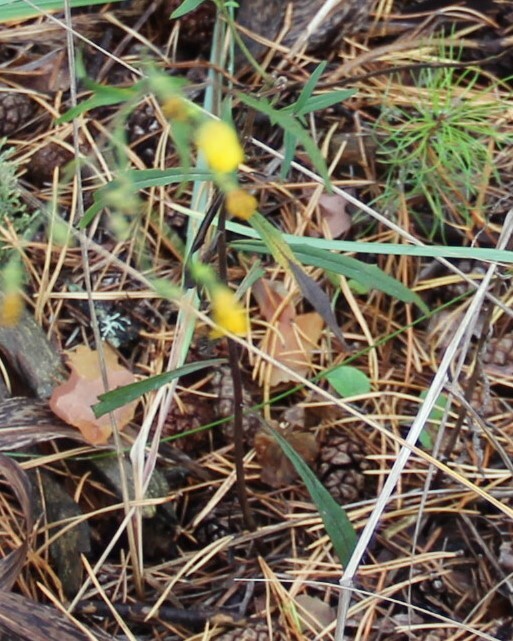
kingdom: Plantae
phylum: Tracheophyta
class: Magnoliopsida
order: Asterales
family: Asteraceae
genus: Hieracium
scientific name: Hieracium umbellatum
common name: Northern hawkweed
#####
Lay out every line of the records above as a JSON list of strings, one string per line, with blank lines omitted. Leave the pictures out of the answer.

◆ PROBLEM SOLUTION
[
  "kingdom: Plantae",
  "phylum: Tracheophyta",
  "class: Magnoliopsida",
  "order: Asterales",
  "family: Asteraceae",
  "genus: Hieracium",
  "scientific name: Hieracium umbellatum",
  "common name: Northern hawkweed"
]